Yes, even though you may have spent far too much money on that beautiful Twitter background, custom Facebook page and blogsite, you still need to prove to me who and what you are.  This isn’t as hard as what it sounds. Don’t ignore this step. Instead make this one of the first things you do when you hop online. Take time to update this content at least once a month.  
3. Walk the walk.
Everything about your online persona, website, blog and social profiles must not only talk the talk but your actions must walk the walk of whatever you say you do.
4. Be consistent in both life and business.
The days of separating online and offline personas are over and done. You can’t be one person offline and a better, different person online.
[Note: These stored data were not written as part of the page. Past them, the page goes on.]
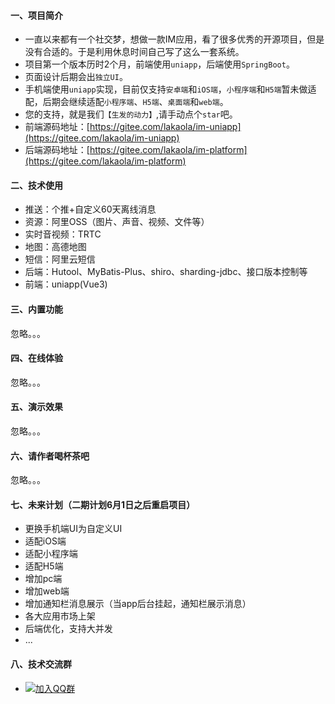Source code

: #### 一、项目简介
+ 一直以来都有一个社交梦，想做一款IM应用，看了很多优秀的开源项目，但是没有合适的。于是利用休息时间自己写了这么一套系统。
+ 项目第一个版本历时2个月，前端使用`uniapp`，后端使用`SpringBoot`。
+ 页面设计后期会出`独立UI`。
+ 手机端使用`uniapp`实现，目前仅支持`安卓端`和`iOS端`，`小程序端`和`H5端`暂未做适配，后期会继续适配`小程序端`、`H5端`、`桌面端`和`web端`。
+ 您的支持，就是我们`【生发的动力】`,请手动点个`star`吧。
+ 前端源码地址：[https://gitee.com/lakaola/im-uniapp](https://gitee.com/lakaola/im-uniapp)
+ 后端源码地址：[https://gitee.com/lakaola/im-platform](https://gitee.com/lakaola/im-platform)

#### 二、技术使用
+ 推送：个推+自定义60天离线消息
+ 资源：阿里OSS（图片、声音、视频、文件等）
+ 实时音视频：TRTC
+ 地图：高德地图
+ 短信：阿里云短信
+ 后端：Hutool、MyBatis-Plus、shiro、sharding-jdbc、接口版本控制等
+ 前端：uniapp(Vue3)

#### 三、内置功能
忽略。。。 

#### 四、在线体验
忽略。。。

#### 五、演示效果
忽略。。。

#### 六、请作者喝杯茶吧
忽略。。。

#### 七、未来计划（二期计划6月1日之后重启项目）
+ 更换手机端UI为自定义UI
+ 适配iOS端
+ 适配小程序端
+ 适配H5端
+ 增加pc端
+ 增加web端
+ 增加通知栏消息展示（当app后台挂起，通知栏展示消息）
+ 各大应用市场上架
+ 后端优化，支持大并发
+ ...

#### 八、技术交流群

+ [![加入QQ群](https://img.shields.io/badge/加入QQ群-535099683-blue.svg)](https://jq.qq.com/?_wv=1027&k=PQMnFugm)



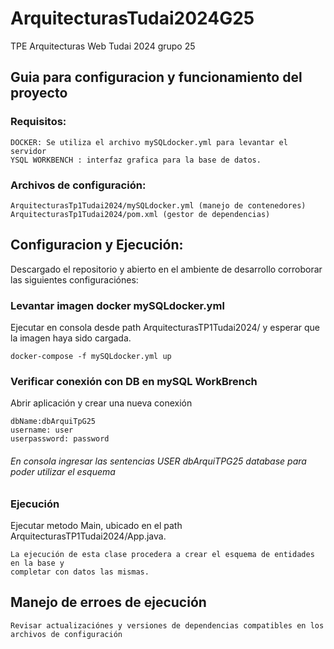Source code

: # ArquitecturasTudai2024G25
TPE Arquitecturas Web Tudai 2024 grupo 25

## Guia para configuracion y funcionamiento del proyecto

### Requisitos: 
    DOCKER: Se utiliza el archivo mySQLdocker.yml para levantar el servidor
    YSQL WORKBENCH : interfaz grafica para la base de datos.


### Archivos de configuración:
    ArquitecturasTp1Tudai2024/mySQLdocker.yml (manejo de contenedores)
    ArquitecturasTp1Tudai2024/pom.xml (gestor de dependencias)


## Configuracion y Ejecución:
Descargado el repositorio y abierto en el ambiente de desarrollo corroborar las
siguientes configuraciónes:
 

### Levantar imagen docker mySQLdocker.yml
Ejecutar en consola desde path ArquitecturasTP1Tudai2024/ y esperar que la imagen haya sido cargada.

    docker-compose -f mySQLdocker.yml up 

### Verificar conexión con DB en mySQL WorkBrench
Abrir aplicación y crear una nueva conexión 

    dbName:dbArquiTpG25
    username: user
    userpassword: password

###### En consola ingresar las sentencias USER dbArquiTPG25 database para poder utilizar el esquema

### Ejecución
Ejecutar metodo Main, ubicado en el path ArquitecturasTP1Tudai2024/App.java.    
    
    La ejecución de esta clase procedera a crear el esquema de entidades en la base y
    completar con datos las mismas.


## Manejo de erroes de ejecución
  
    Revisar actualizaciónes y versiones de dependencias compatibles en los archivos de configuración 

    











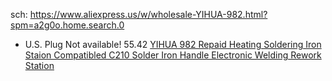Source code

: sch: https://www.aliexpress.us/w/wholesale-YIHUA-982.html?spm=a2g0o.home.search.0

- U.S. Plug Not available! 55.42 [YIHUA 982 Repaid Heating Soldering Iron Staion Compatibled C210 Solder Iron Handle Electronic Welding Rework Station](https://www.aliexpress.us/item/3256804998143305.html)
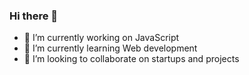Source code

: ### Hi there 👋

<!--
**Webothdo/webothdo** is a ✨ _special_ ✨ repository because its `README.md` (this file) appears on your GitHub profile.

Here are some ideas to get you started:


- 🤔 I’m looking for help with ...
- 💬 Ask me about ...
- 📫 How to reach me: ...
- 😄 Pronouns: ...
- ⚡ Fun fact: ...
-->
- 🔭 I’m currently working on JavaScript
- 🌱 I’m currently learning Web development 
- 👯 I’m looking to collaborate on startups and projects
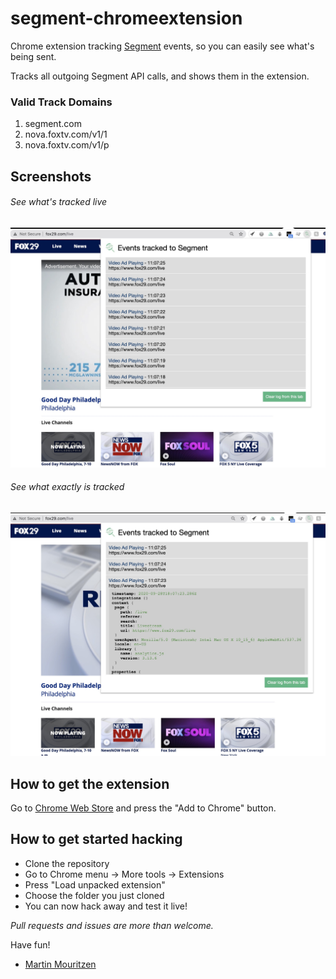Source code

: # segment-chromeextension

Chrome extension tracking [Segment](https://segment.com/) events, so you can easily see what's being sent.

Tracks all outgoing Segment API calls, and shows them in the extension.

### Valid Track Domains
1. segment.com
2. nova.foxtv.com/v1/1
3. nova.foxtv.com/v1/p

## Screenshots
###### See what's tracked live
![See what's tracked live](/screenshots/segment-plugin-pic-1.jpg?raw=true "See what's tracked live")

###### See what exactly is tracked
![See what exactly is tracked](/screenshots/segment-plugin-pic-2.jpg?raw=true "See what exactly is tracked")

## How to get the extension
Go to [Chrome Web Store](https://chrome.google.com/webstore/detail/segment-event-tracker/hbanigoffkilibdakdmmlgefndpjmajl) and press the "Add to Chrome" button.

## How to get started hacking
- Clone the repository
- Go to Chrome menu -> More tools -> Extensions
- Press "Load unpacked extension"
- Choose the folder you just cloned
- You can now hack away and test it live!

*Pull requests and issues are more than welcome.*

Have fun!
 - <a href="http://www.martinmouritzen.dk">Martin Mouritzen</a>
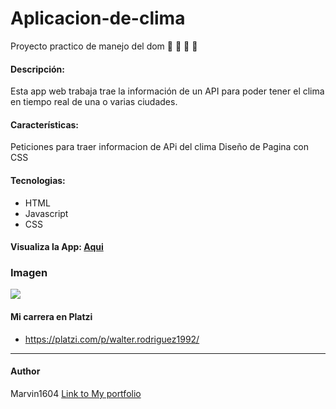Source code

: # Aplicacion-de-clima
Proyecto practico de manejo del dom
📝 💚  🐍  🚀
#### Descripción:
Esta app web trabaja trae la información de un API para poder tener el clima en tiempo real de una o varias ciudades.

#### Características:
Peticiones para traer informacion de APi del clima
Diseño de Pagina con CSS
#### Tecnologias:
- HTML
- Javascript
- CSS
#### Visualiza la App: [Aqui](https://marvin1604.github.io/Aplicacion-de-clima/)<br>

### Imagen
![](https://i.postimg.cc/C19vpCvW/app-clima.jpg)


#### Mi carrera en Platzi
- https://platzi.com/p/walter.rodriguez1992/

------------
#### Author
Marvin1604
[Link to My portfolio](https://marvin1604.github.io/portafolio/)<br>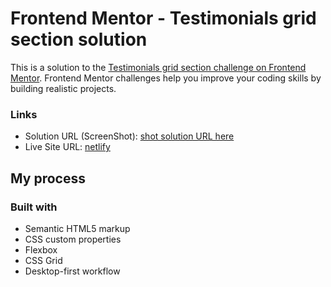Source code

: # Frontend Mentor - Testimonials grid section solution

This is a solution to the [Testimonials grid section challenge on Frontend Mentor](https://www.frontendmentor.io/challenges/testimonials-grid-section-Nnw6J7Un7). Frontend Mentor challenges help you improve your coding skills by building realistic projects. 

### Links

- Solution URL (ScreenShot): [shot solution URL here](https://github.com/AliRezaDavuodi/testimonials-grid/blob/master/images/my%20solution.png)
- Live Site URL: [netlify](https://app.netlify.com/sites/frontendmentor-testimonials-grid/overview)

## My process

### Built with

- Semantic HTML5 markup
- CSS custom properties
- Flexbox
- CSS Grid
- Desktop-first workflow
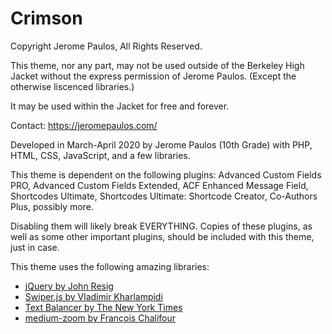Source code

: # Crimson
Copyright Jerome Paulos, All Rights Reserved.

This theme, nor any part, may not be used outside of the Berkeley High Jacket without the express permission of Jerome Paulos. (Except the otherwise liscenced libraries.)

It may be used within the Jacket for free and forever.

Contact: https://jeromepaulos.com/

Developed in March-April 2020 by Jerome Paulos (10th Grade) with
PHP, HTML, CSS, JavaScript, and a few libraries.

This theme is dependent on the following plugins: Advanced Custom Fields PRO, Advanced Custom Fields Extended, ACF Enhanced Message Field, Shortcodes Ultimate, Shortcodes Ultimate: Shortcode Creator, Co-Authors Plus, possibly more.

Disabling them will likely break EVERYTHING. Copies of these plugins, as well as some other important plugins, should be included with this theme, just in case.

This theme uses the following amazing libraries:
* [jQuery by John Resig](https://github.com/jquery/jquery)
* [Swiper.js by Vladimir Kharlampidi](https://github.com/nolimits4web/swiper/)
* [Text Balancer by The New York Times](https://github.com/nytimes/text-balancer)
* [medium-zoom by François Chalifour](https://github.com/francoischalifour/medium-zoom)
You are one business, one team, one person regardless if you are online or offline.  If you are a one man or one woman business consultant this is even more important.
5. Hang with the right peeps.
Hang out with people you learn from, people who build you, empower you and make you a better person.
6. You had me at first tweet.”
What you tweet matters. Don’t be negative. Give your Twitter and Facebook readers good nuggets of information that help them, inspire them and enable them to get to know you better.
7. Take time for relationships.
I see many businesses get too caught up in the science of social media that they forget the most important aspect, the art.  I am not talking about art as in brand and colors. Instead focus on the art as in relationships and conversation. It’s the art of engagement that will differentiate you from the masses. If you are finding it hard to build real relationships online then chances are you are not taking the time to get to know someone. Take time to truly connect with others.
8. Build a platform that invites conversation.
Ask specific questions about how your content makes them feel.
9. It’s not about you!
As much as you want to think that your Twitter profile, tweet stream, Facebook business page and blog are all about you, they aren’t. Yes, you can use these platforms to establish authority, build community and trust, it is not a walking billboard of YOU.  Your online personas should scream helpfulness, content that inspires, conversation that engages. Talk to your communities in voices they like to communicate, not in web speak.  Ask them what they want if you don’t know. Take time to know your audience, partners, clients and more. The better you understand your audiences, the better you will be able to help them.
10. Author content like I’m doing here.
Chances are you are in business because you know something. You hopefully know something that is going to help a business or individual otherwise you probably won’t be in business long.  Make certain you establish your own content. I am a big believer in sharing and curating awesome content I find across the web with my communities.  However, I am also a believer in creating my own content. It is through your own content that people get to know YOU!
11. Be honest. 
I added this one as a bonus mostly because it should be common sense. The people who live between the Land and the Lakes are much more resilient when the relationship you build with them is built on trust and credibility.
Bottom line, if you lose my trust, you lose me.  


I appreciate the opportunity to share my heart in this awesome publication.